Summary of Transposition of the great vessels
Transcript for Transposition of the great vessels
Content Reviewers:Rishi Desai, MD, MPH, Jahnavi Narayanan, Tanner Marshall, MS, Vincent Waldman, PhD
Transposition of the great vessels
Normally, the heart is set up so that the left ventricle pumps oxygenated blood out to the body through the aorta; deoxygenated blood comes back to the right atrium, flows into the right ventricle, and is pumped to the lungs through the pulmonary artery. From the pulmonary artery, it comes back to the left atrium, flows into the left ventricle, and the whole process restarts. The “great arteries,” are the two main arteries taking blood away from the heart: the aorta and pulmonary artery. “Transposing” means that two things switch places with each other. So, transposition of the great arteries, or TGA, is when these two arteries swap locations.
Normally, blood flows through all of these chambers and blood vessels in a big circuit, but if you switch these two main arteries, you switch from one big circuit to two smaller circuits. On the left side, blood is now pumped from the left ventricle, to the pulmonary artery, and to the lungs; it then comes back to the left atrium and left ventricle, and restarts the circuit. On the right side, blood is pumped out of the right ventricle through the aorta, and then goes to the body; blood comes back the the right atrium and right ventricle, and restarts the circuit. Blood on the right side therefore never gets oxygenated, and blood on the left side never gets deoxygenated. This isn’t good. This situation is actually called complete TGA, or sometimes dextro-TGA or d-TGA; dextro means “right,” because, in this case, the aorta is in front of and primarily to the right of the pulmonary artery.
All right, when the fetus in still in the mother’s uterus, babies with d-TGA don’t have any symptoms because they aren’t using their lungs yet. Instead, they rely on blood from the mother and a few shunts for blood flow, including: the foramen ovale, a gap between the atria; the ductus arteriosus, a vessel connecting the aorta and pulmonary artery; and the ductus venosus, a vessel connecting the umbilical cord to the inferior vena cava.
However, after birth, when the baby has to use its lungs for oxygen, these shunts normally go away, the foramen ovale closes, and the vessels become ligaments. This essentially means that d-TGA leads to death, unless there is some way for blood between the pulmonary and systemic circulations to mix. Some possibilities of this happening are if the foramen ovale or ductus arteriosus stay open, or if the baby has a ventricular septal defect, which happens when there’s a shunt between the ventricles — this is actually present in about a third of cases. Any of these possibilities allow the two independent circuits to mix blood and deliver some oxygenated blood to the tissues.
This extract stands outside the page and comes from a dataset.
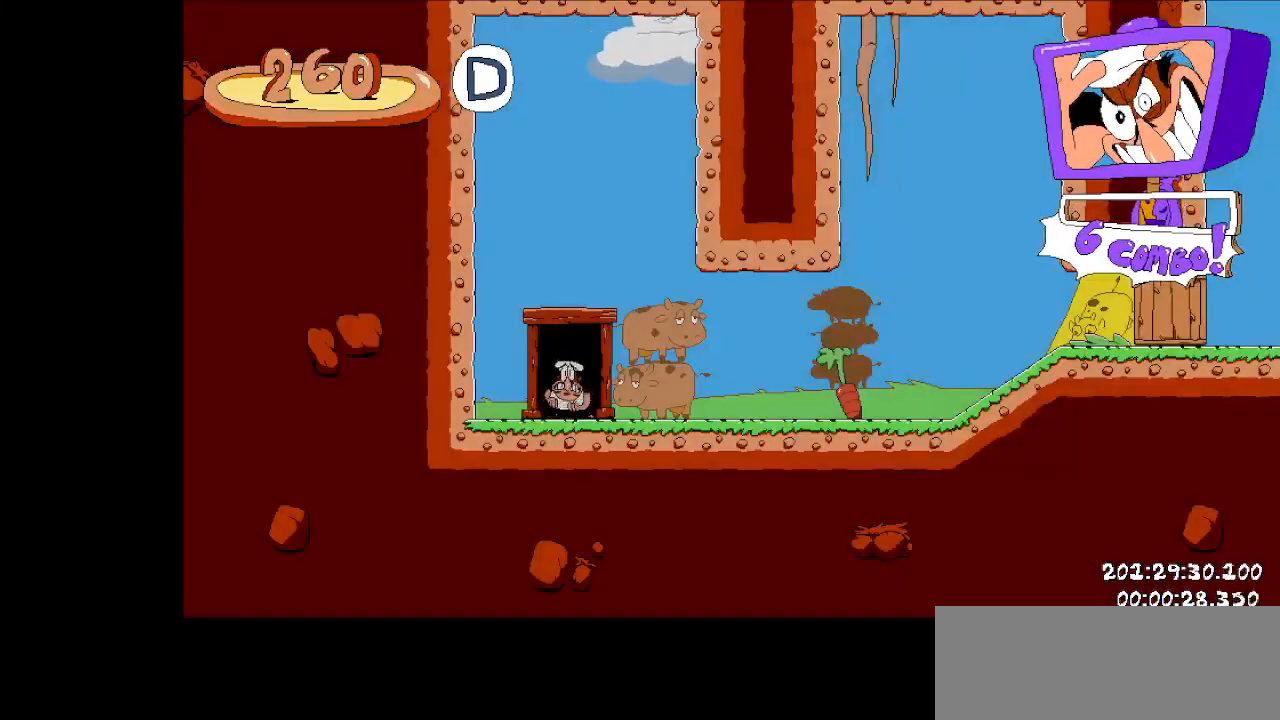
{"keys": ["right", "run"], "events": [[83, "dash", "down"], [188, "dash", "up"], [229, "dash", "down"], [417, "dash", "up"], [458, "down", "up"]]}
This being said, this system still isn’t very efficient, and a significant amount of deoxygenated blood gets sent to the body’s tissues, which causes cyanosis, a bluish-purple discoloration of the mouth, lips, fingertips, and toes — all areas furthest away from the heart. Sometimes, babies might be given prostaglandin E, which keeps the ductus arteriosus open; however, this is typically only a short-term solution, and ultimately the baby’s going to need surgical repair.
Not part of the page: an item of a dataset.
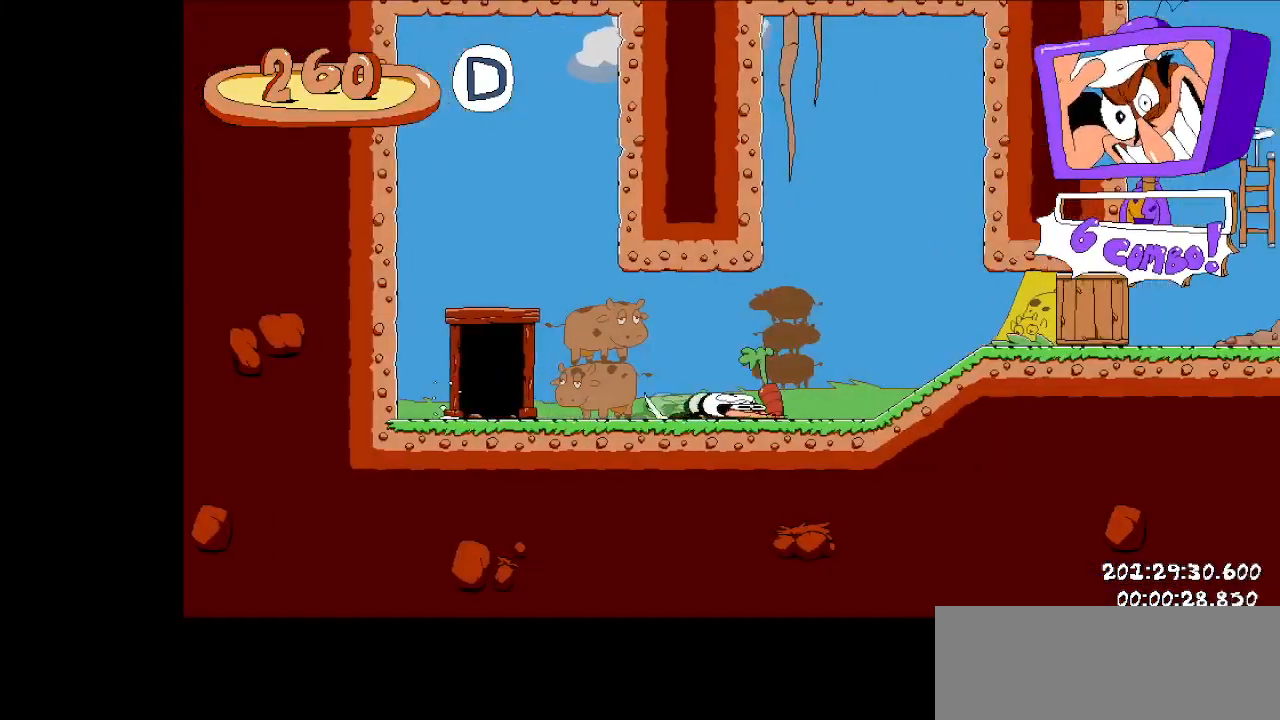
{"keys": ["right", "run"], "events": []}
If the shunt is large enough, the initial symptoms might not be noticed, and if the TGA isn’t repaired, the heart can progress to congestive heart failure. This is because the roles of the ventricles have been switched, right? In other words, the right ventricle now pumps out to the higher-pressure systemic circuit, even though it’s built for low-pressure systems, and the left ventricle pumps out to the lower pressure pulmonary circuit, even though it’s built for high pressure systems. So, in response, the right ventricle can hypertrophy, or get larger, and the left ventricle might atrophy, or get smaller; these massive changes in heart structure can ultimately cause the heart to fail.